Since the start of the pandemic, potentially traumatic experiences have been on the rise, especially among children and teenagers. Blue Shield of California’s BlueSky initiative funded a study by the Child Mind Institute to learn more about youth trauma – and how families are coping with it.
There are different kinds of traumatic experiences. Acute trauma is related to a traumatizing event or experience, such as physical or sexual assault, the death of a family member, or a school shooting. Then there are ongoing traumatic experiences, such as poverty, racism, or bullying.
“Trauma-driven anxiety and depression have gotten a lot worse,” said Dr. Michael Enenbach, a Child Mind Institute clinical director, who provides mental health treatment to youth and families. “Not only did young people’s loved ones die, but children can also have a trauma response to the news cycle and social media. What’s more, many youth lost their peer support systems during the pandemic.”
The Child Mind Institute research, funded by BlueSky, surveyed 4,200 parents of children ages 0-24 across the country in summer 2022, including 437 parents in California. Key findings among Californians surveyed include:
- 48% reported their child had experienced increased anxiety during the pandemic
- 29% reported their child experienced depression/unusual sadness
- 28% sought professional help for their children for trauma-related concerns during the pandemic
In addition to enlisting the support of mental health professionals, parents turned to self-care practices. Three of the most interesting data points in the California survey include:
- 41% of parents did deep breathing exercises with their children
- 45% practiced mindfulness
- 86% of parents who engaged in self-care practices reported that breathing exercises were helpful, while 88% said that mindfulness was helpful
Practicing mindfulness to cope with trauma
Jennifer Christian-Herman, Blue Shield vice president of MindBody Medicine, is happy to see that families are using these effective coping techniques. She said that self-care practices are important when dealing with stress and trauma response and can be useful tools to augment psychotherapy and psychiatric treatment.
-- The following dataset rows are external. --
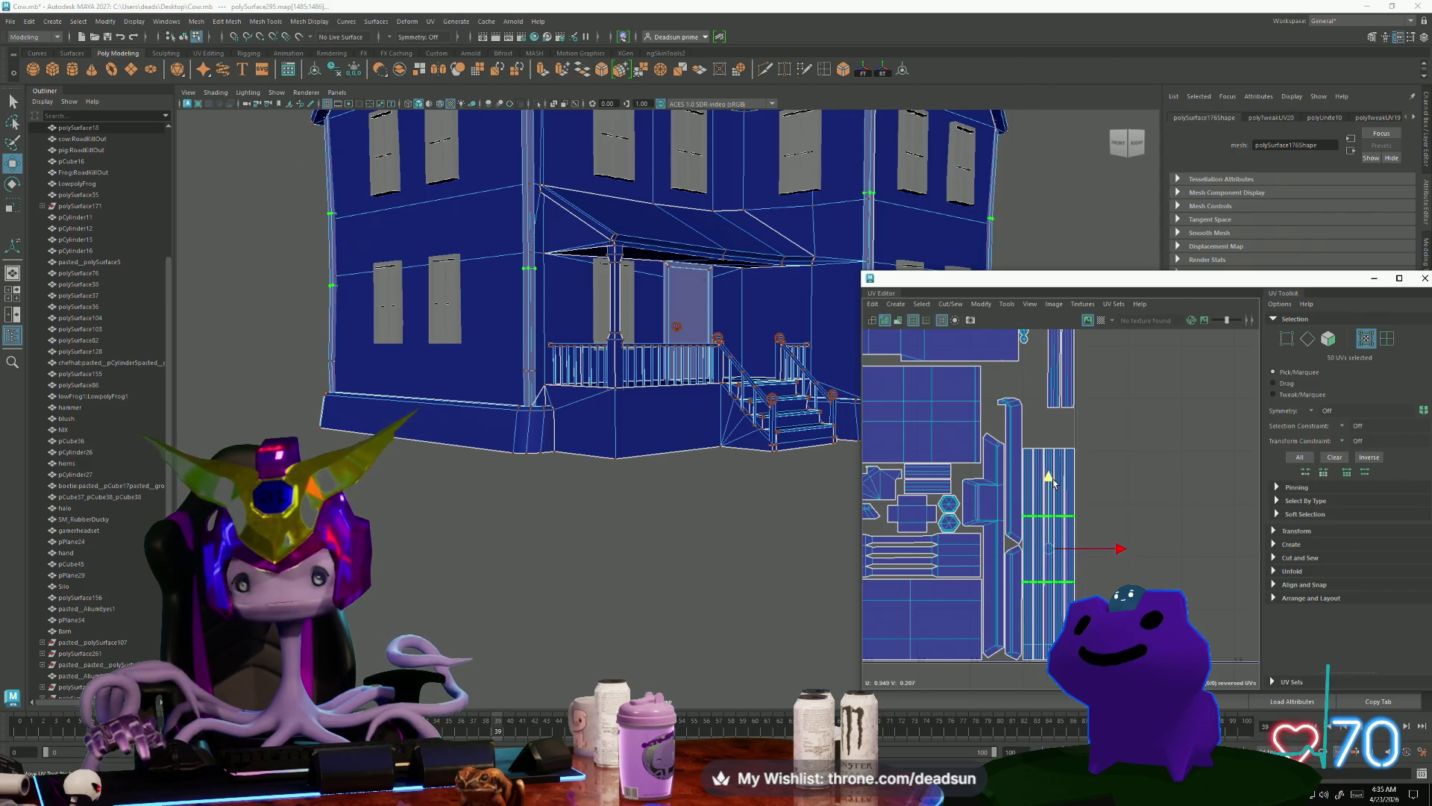
pyautogui.scroll(-3, 709, 447)
pyautogui.moveTo(708, 448)
pyautogui.keyDown('alt'); pyautogui.mouseDown()
pyautogui.moveTo(671, 507)
pyautogui.moveTo(636, 641)
pyautogui.moveTo(616, 633)
pyautogui.mouseUp(); pyautogui.keyUp('alt')
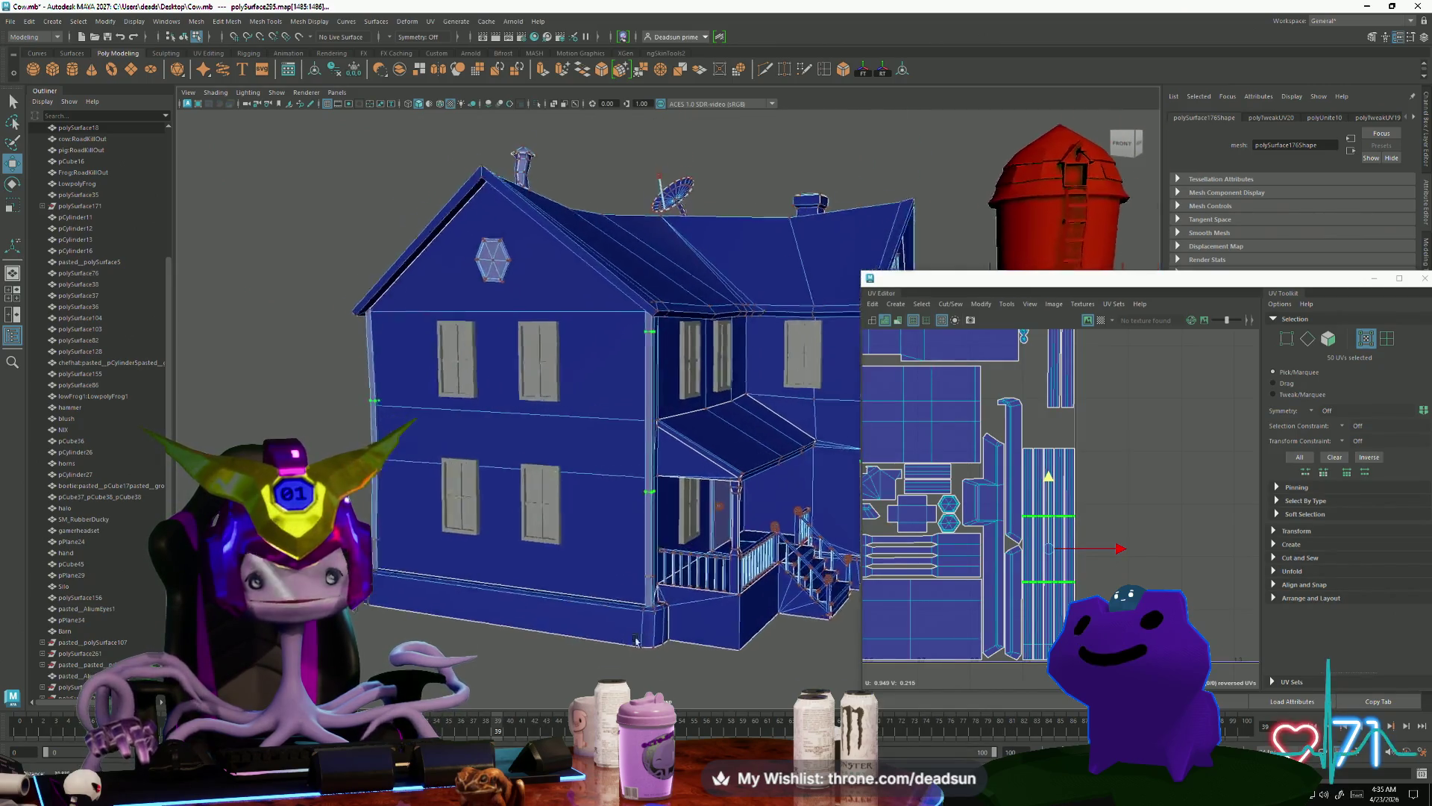
pyautogui.scroll(5, 597, 627)
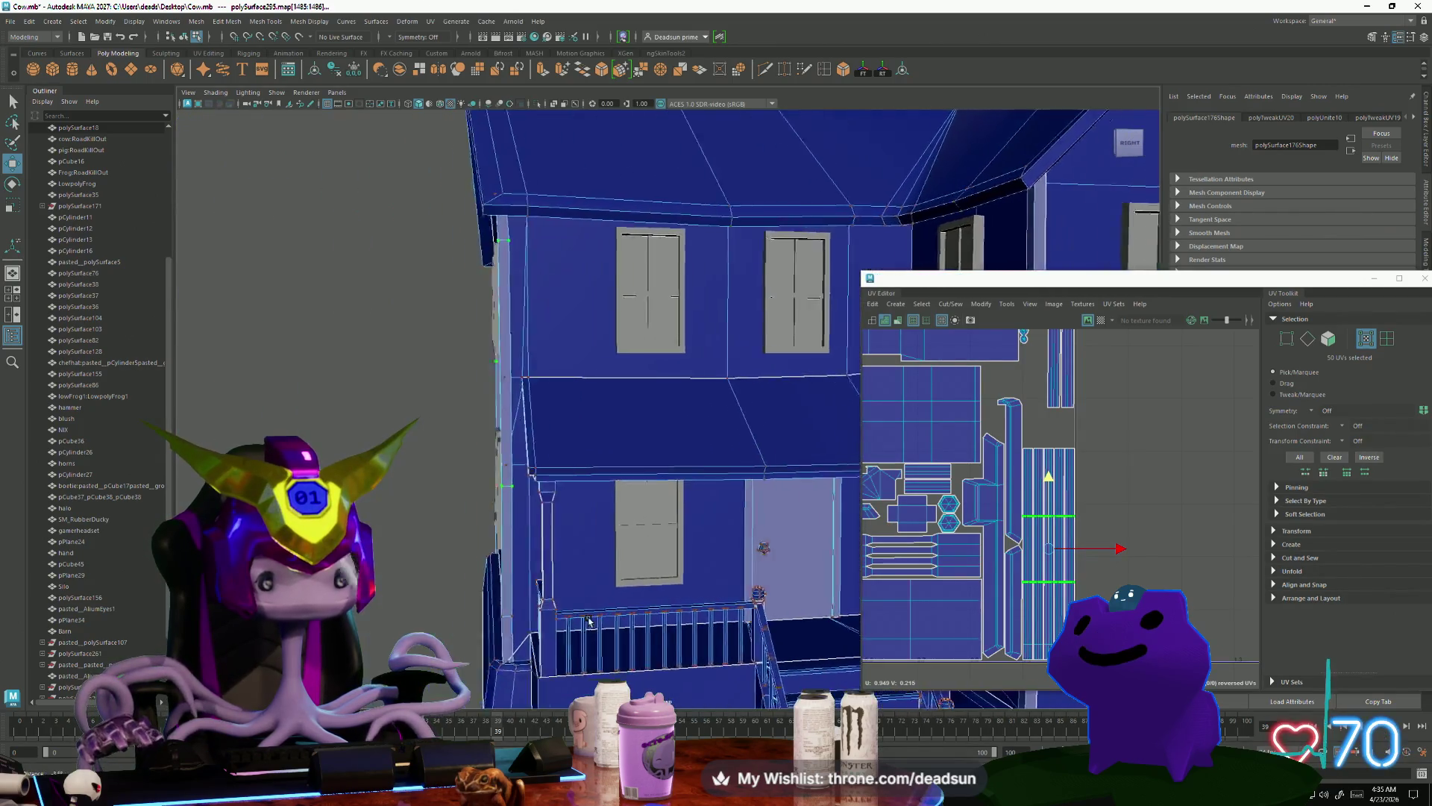
pyautogui.scroll(-2, 590, 621)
What is mindfulness? According to Dr. Enenbach, mindfulness is an evidence-based practice that can be part of core treatment. “The goal is to keep yourself in the moment, and concentrate on one thing at a time,” he said. “It’s a way to stay grounded when so much is uncertain in the world.”
Mindfulness can include a range of activities. It could be sitting down, breathing deeply, and noticing your breath, how the air feels on your skin, and feeling your feet on the ground. It could be concentrating deeply when eating, focusing on taste, texture, and smell.
“Our mind, thoughts, and interpretation of events can play a significant role in our overall health,” said Christian-Herman. “Mindfulness can take you out of your head and into your breathing to help process negative experiences. It definitely may not be all you need, but it can help.”
“Most young people are going to have adverse experiences – that’s life – and parents and teachers can teach and model mindfulness as one way to help their kids develop lifelong coping skills to process stressors,” she added. “Stress is not all bad. Having difficult experiences can help a person become more resilient. But how we respond to stress can impact health outcomes. Mindfulness is a tool that can help improve those outcomes.”
When to seek professional help
Increasingly, educators and parents are seeing the value of mindfulness, and it is being taught in schools and communities to help tackle youth mental health challenges. However, it’s critical to know when more help is needed. If parents notice their child is withdrawn, anxious, or having behavioral issues, it’s important to open the lines of communication. If symptoms are getting in the way of a child's daily life and not going away, it's time to seek professional help.
“Mindfulness can be an important coping tool as part of treatment, but it’s not a substitute when a child or teen is struggling with more serious trauma-driven anxiety or depression,” said Christian-Herman.
About BlueSky and Child Mind Institute
The collaboration between Blue Shield of California and Child Mind Institute is part of Blue Shield’s BlueSky youth mental health Initiative. Because the basis of mental health begins in childhood and plays into a person’s well-being throughout life, BlueSky has teamed up with leaders across the country to empower youth, parents, and educators with tools to support emotional well-being for youth.